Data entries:
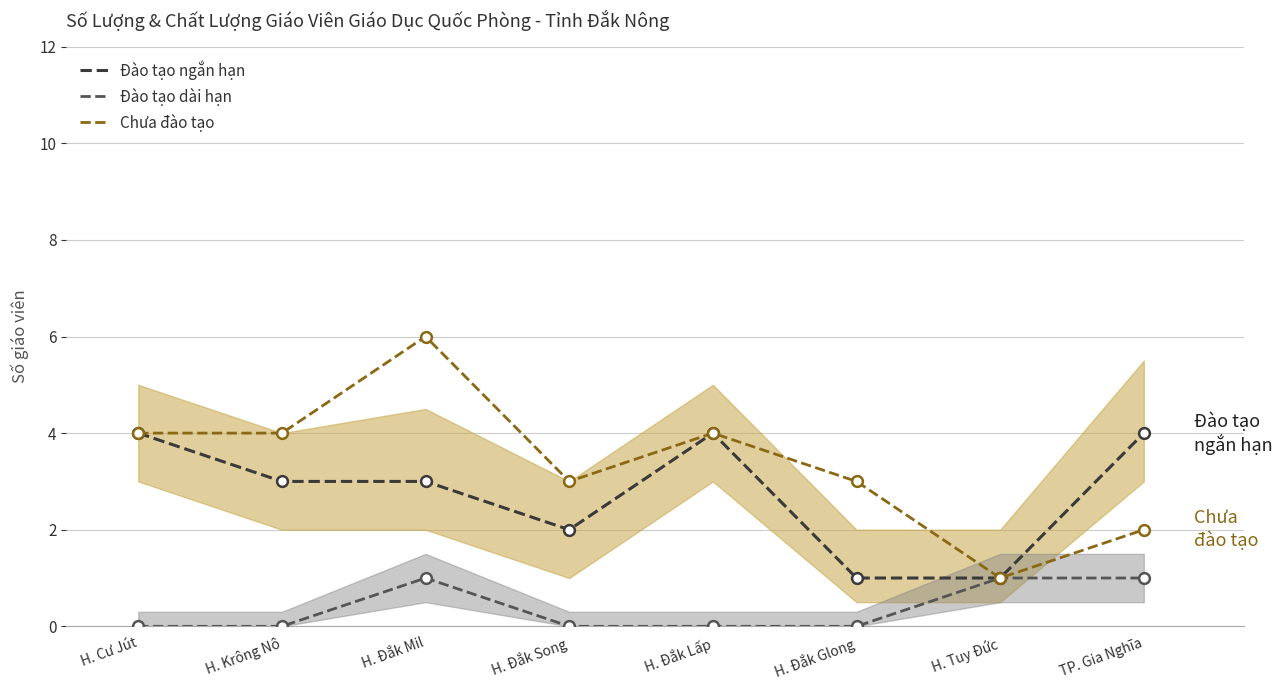

Is the value of Chưa đào tạo at H. Tuy Đức greater than the value of Đào tạo dài hạn at H. Cư Jút?

Yes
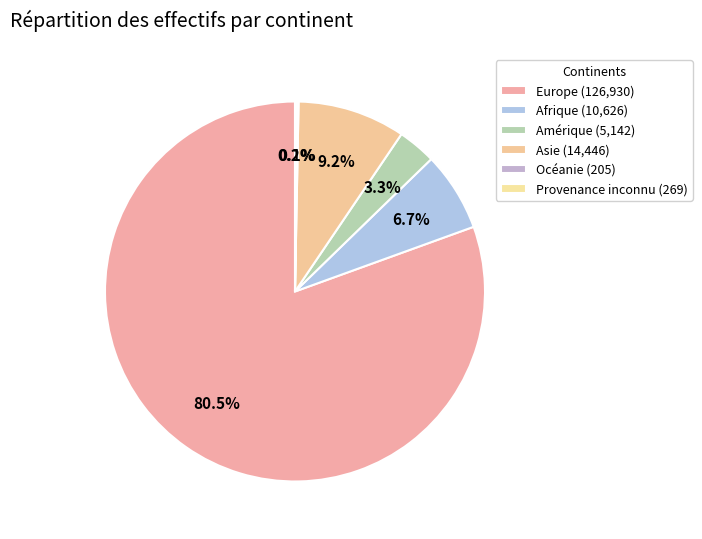

Approximately how many times larger is the value at Afrique compared to Provenance inconnu?

39.5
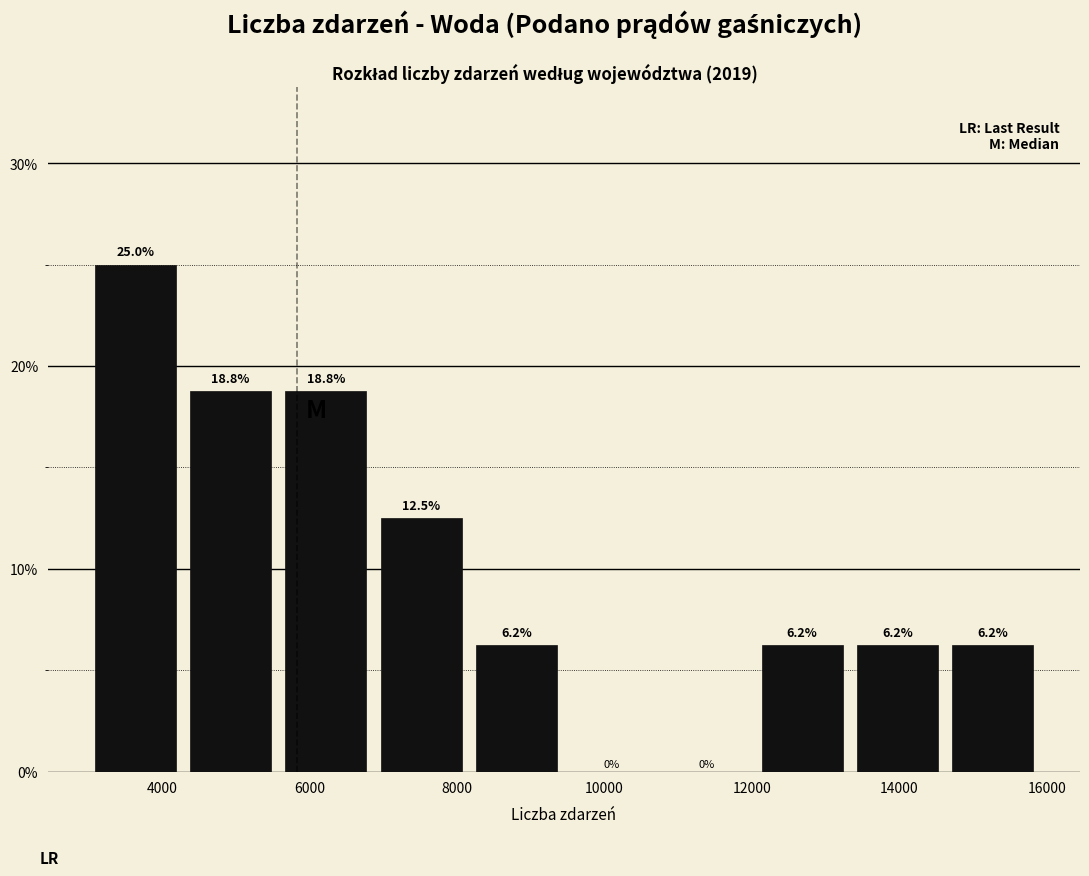

Reading left to right, transcribe this chart: for each bar, give the range it covers on the x-axis and its height. The bar edges are not printed on the chart, so give them approximately, as read against the axis.

3000 to 4200: 25.0
4200 to 5600: 18.8
5600 to 6800: 18.8
6800 to 8200: 12.5
8200 to 9400: 6.2
9400 to 10800: 0.0
10800 to 12000: 0.0
12000 to 13400: 6.2
13400 to 14600: 6.2
14600 to 16000: 6.2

> _What to produce_: Turn the records above into a Markdown table with a Row column for the row number and a Line column for the line, skipping blank lines and leaving out the pictures.

> _Answer below_:
| Row | Line |
|---|---|
| 1 | Is the value of Chưa đào tạo at H. Tuy Đức greater than the value of Đào tạo dài hạn at H. Cư Jút? |
| 2 | Yes |
| 3 | Approximately how many times larger is the value at Afrique compared to Provenance inconnu? |
| 4 | 39.5 |
| 5 | Reading left to right, transcribe this chart: for each bar, give the range it covers on the x-axis and its height. The bar edges are not printed on the chart, so give them approximately, as read against the axis. |
| 6 | 3000 to 4200: 25.0 |
| 7 | 4200 to 5600: 18.8 |
| 8 | 5600 to 6800: 18.8 |
| 9 | 6800 to 8200: 12.5 |
| 10 | 8200 to 9400: 6.2 |
| 11 | 9400 to 10800: 0.0 |
| 12 | 10800 to 12000: 0.0 |
| 13 | 12000 to 13400: 6.2 |
| 14 | 13400 to 14600: 6.2 |
| 15 | 14600 to 16000: 6.2 |